6.12.06

Camarate para quê?

26 anos depois certos elementos da classe política, figuras de proa dos dois maiores partidos portugueses, descobriram a pólvora, ou seja, que tem que haver um julgamento sobre a morte de Sá Carneiro e demais acompanhantes na fatídica queda do Cessna em 1980.
A motivação destes senhores não é outra senão mediática.
E já agora, comprar para a classe política a imagem de que querem esclarecer a verdade, a qual até sabem qual é, e que no final serão os Tribunais a não fazer justiça.
Logo após a morte de Sá Carneiro (andava eu na 4ª classe e lembro-me do choro da minha professora no dia seguinte, de luto, e deixando transparecer grande angústia e ansiedade), Portugal dividiu-se quanto às causas da queda do avião.

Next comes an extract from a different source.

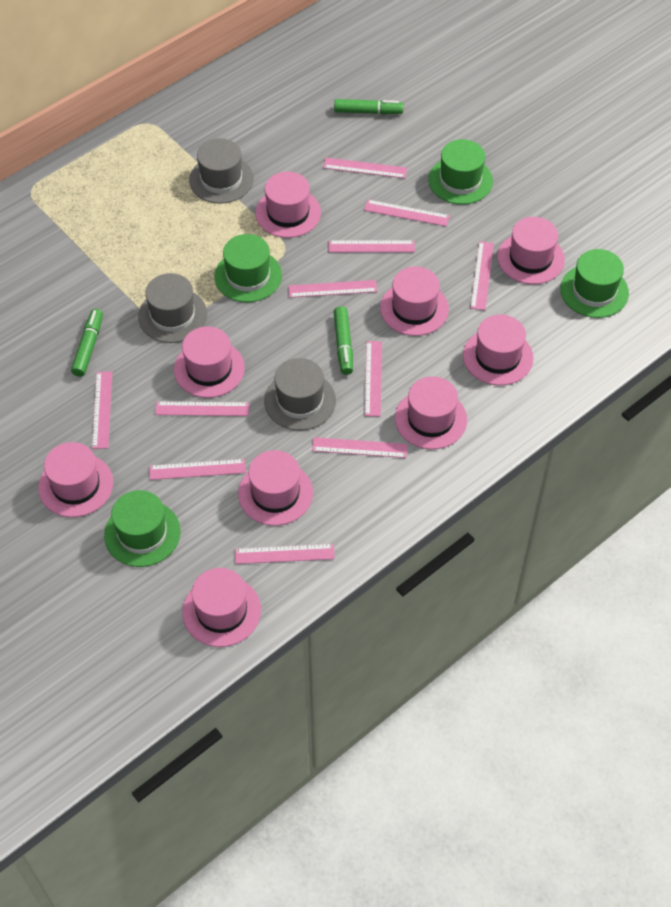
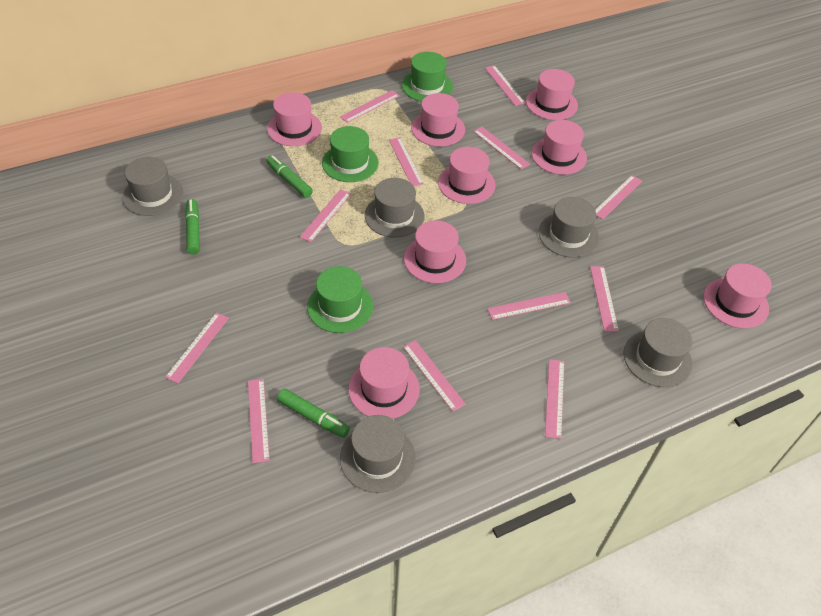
green hat: [104,490,181,567] [214,234,282,302] [428,139,493,205] [560,249,629,318] = 4 -> [307,266,373,333] [322,126,379,182] [402,52,453,101] = 3
grey hat: [138,273,207,343] [189,138,254,204] [264,358,336,430] = 3 -> [122,157,183,216] [340,415,416,493] [365,178,424,238] [539,197,599,257] [623,318,693,387] = 5
pink hat: [38,442,113,517] [174,326,245,398] [182,568,261,647] [238,450,313,526] [255,172,321,238] [380,267,449,336] [395,376,467,449] [463,314,533,385] [497,217,565,284] = 9 -> [267,92,322,146] [348,347,420,419] [404,220,466,283] [411,93,465,147] [438,147,496,204] [526,69,578,120] [531,120,587,175] [703,263,772,328] = 8
pink ruler: [92,371,112,449] [149,459,246,480] [155,401,249,416] [235,544,335,564] [288,280,377,298] [312,437,408,458] [323,158,407,178] [329,240,415,252] [364,200,450,226] [365,341,382,416] [470,241,494,310] = 11 -> [165,313,229,383] [248,379,270,463] [300,189,351,242] [340,90,400,123] [389,137,424,186] [403,340,466,412] [473,127,530,169] [485,65,525,106] [487,292,571,320] [545,359,564,439] [590,266,619,332] [595,175,642,219] = 12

O acidente era a tese mais pacífica para um país que ainda não consolidara a recente democracia, e procurava desculpas para justificar o regresso de mentalidades radicais da esquerda e da direita, quem sabe com vista a instalar um clima de guerra civil. Não esqueçamos que estávamos no auge da Guerra Fria, e EUA e URSS digladiavam-se pelo controlo de países satélite.
Por tudo isso, a tese do atentado, seja de esquerda, de direita, ou de qualquer interesse económico ou mafioso nunca foi bem aceite. E toda a investigação imediata foi "orientada" no sentido da pacificação social. Consequentemente, não houve uma investigação independente, isenta, equipada dos meios adequados, e verdadeiramente motivada para a descoberta da verdade. Com o beneplácito político de inúmeras comissões parlamentares que consecutivamente alinharam na tese do acidente. Contra tudo e contra todos, ou antes, contra aquilo que alguns "irresponsáveis" iam defendendo e que a maioria do povo (então ainda não anestesiado pela televisão, e verdadeiramente interessado pela vida do país) comentava à boca pequena.
Com a consolidação democrática, a entrada para o clube europeu e a renovação dos quadros mentais da sociedade, começou a falar-se abertamente de que o "acidente" seria um "atentado". Aliás, passou a ser politicamente correcto defender esta tese. Só que, meus amigos, era tarde. A investigação fora comprometida, as pistas esfriaram, as perícias não eram mais conclusivas, os eventuais autores estavam escudados pelo passar dos anos.
Por isso, se por estúpido e absurdo, a lei for alterada e se obrigar um tribunal a julgar Camarate, só poderá haver um veredicto: a absolvição (de quem?). E depois virão os senhores políticos propagandear que, afinal foi a Justiça que não funcionou.
O que não funcionou, foi o país. E porque o quis.
Para os que acham isto um escândalo pergunto: quem matou John F. Kennedy?